Has your work made you more image-conscious?
Yeah, I definitely think that now being a partner of a company, it’s really important to maintain my image. I think about how I’m presenting myself to a potential client. People are watching where we’re going and who we’re seen with. I’m not saying that anybody cares, you just always have to be on top of your game. To be honest I’ve been hiding in a dog park more than out as of recently.
Are there egos at a dog park just like a fashion party?
The egos never go away. There’s the same egos, rank, and seniority at the dog park. The crowd in the morning are like gangsters. On weekends, people come that finally are with their dogs because they aren’t with dog walkers and they’re actually taking care of their dog come. I could tell you the different rankings throughout the dog park. There are some ladies you don’t mess with. If they smile at you, you should feel honored. It’s maintaining egos.
PR is one of the most stressful jobs. When has a tough day gotten to you?
My brother visited during fashion week, and I said something to him. He’s my best friend — I’ve grown up just being like, “please be my friend,” I followed him around when I was young — but when you’re at fashion week, and you’re in PR, you have to be kicking people out of your line for crashing, people that aren’t invited. You have to maintain a level of seniority. You have to know the right people and where they’re supposed to be, and who the wrong people are. You have to talk a certain way, sassy. [My brother] said, “I am not your intern.” It just made me realize, “oh wow, you have to dial it back, and remember your priorities.” Of course he laughed, and said, “I wouldn’t want to cross your path,” but I was apologetic for being rude authoritative. I reverted back to my ten-year-old self being like, “play with me, be my friend!?” It puts you back in your place, like okay, you’re really not that cool when you’re chasing your brother because you talked to him like he was an intern.
You went to DePaul. I’m guessing they told you everything you ever needed to know about doing PR for fashion companies.
(Laughs.) I got a C on one of my papers from my final class in communications because I wrote in my paper that I don’t feel that school actually prepares you for a real job…
What has Kelly taught you that was most valuable?
Literally I say, “I graduated from The School of Cutrone.” I feel like the most valuable lesson has been details details details, always go above and beyond, there has to be a level of work and paying attention to the details and actually caring about what you’re doing. That’s one thing. To know how to take a phone message. That’s very valuable one. When you’re speaking to people, always be respectful. We work in customer service. Even if they’re wrong, they’re right. That’s a big thing she’s taught me. There’s a time and place to be serious and to be actually authoritative, and you have to know when to take it out and when not to. Work hard and be nice, and it’ll pay off. Relationships are key, personal and professional.
You guys seem to have fun. What do you joke about in the office?
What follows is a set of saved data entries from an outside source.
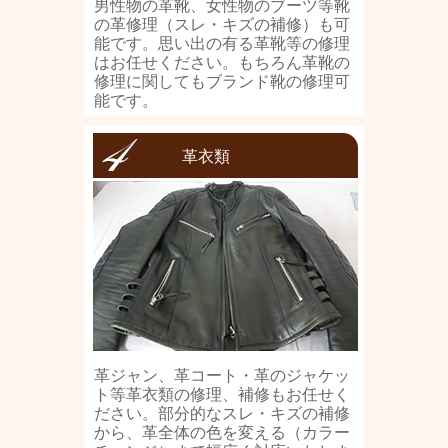
男性物の革靴、女性物のブーツ等靴
の革修理（スレ・キズの補修）も可
能です。思い出の有る革靴等の修理
はお任せください。もちろん革靴の
修理に関してもブランド靴の修理可
能です。
革衣類
革ジャン、革コート・革のジャケッ
ト等革衣類の修理、補修もお任せく
ださい。部分的なスレ・キズの補修
から、革全体の色を変える（カラー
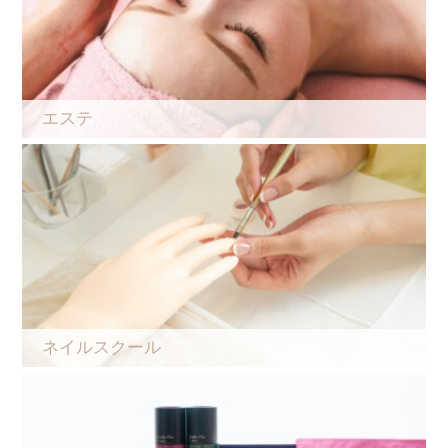
エステ
ネイルスクール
Emily and I sit across from each other. If anyone watches, we have a language that’s actually not a language. It’s eyes. We make faces at each other, and we have a thing called the PFN, the Psychic Friend Network. We don’t have to say anything, but we’ll already start doing this same thing. We’ve shown up to the office wearing the same exact thing. We’ll text each other “PFN” randomly when something happens, like when she says something, and I’m writing it down already. When you spend so much time with people, it’s good to be friends or else you’re going to kill each other during fashion week.
Kelly will start blasting music. It’ll be random, like Iggy Azalea will randomly happen, and then it will be Van Morrison. There was a whole speaker battle at fashion week. She had her speakers going and Emily and I were blasting hip-hop. [Music]’s another part of our company. We’ll be offering music festival coverage, building out content that’s original. We have friends that work in the music industry so we have direct access to artists, and celebrity dressing for shows.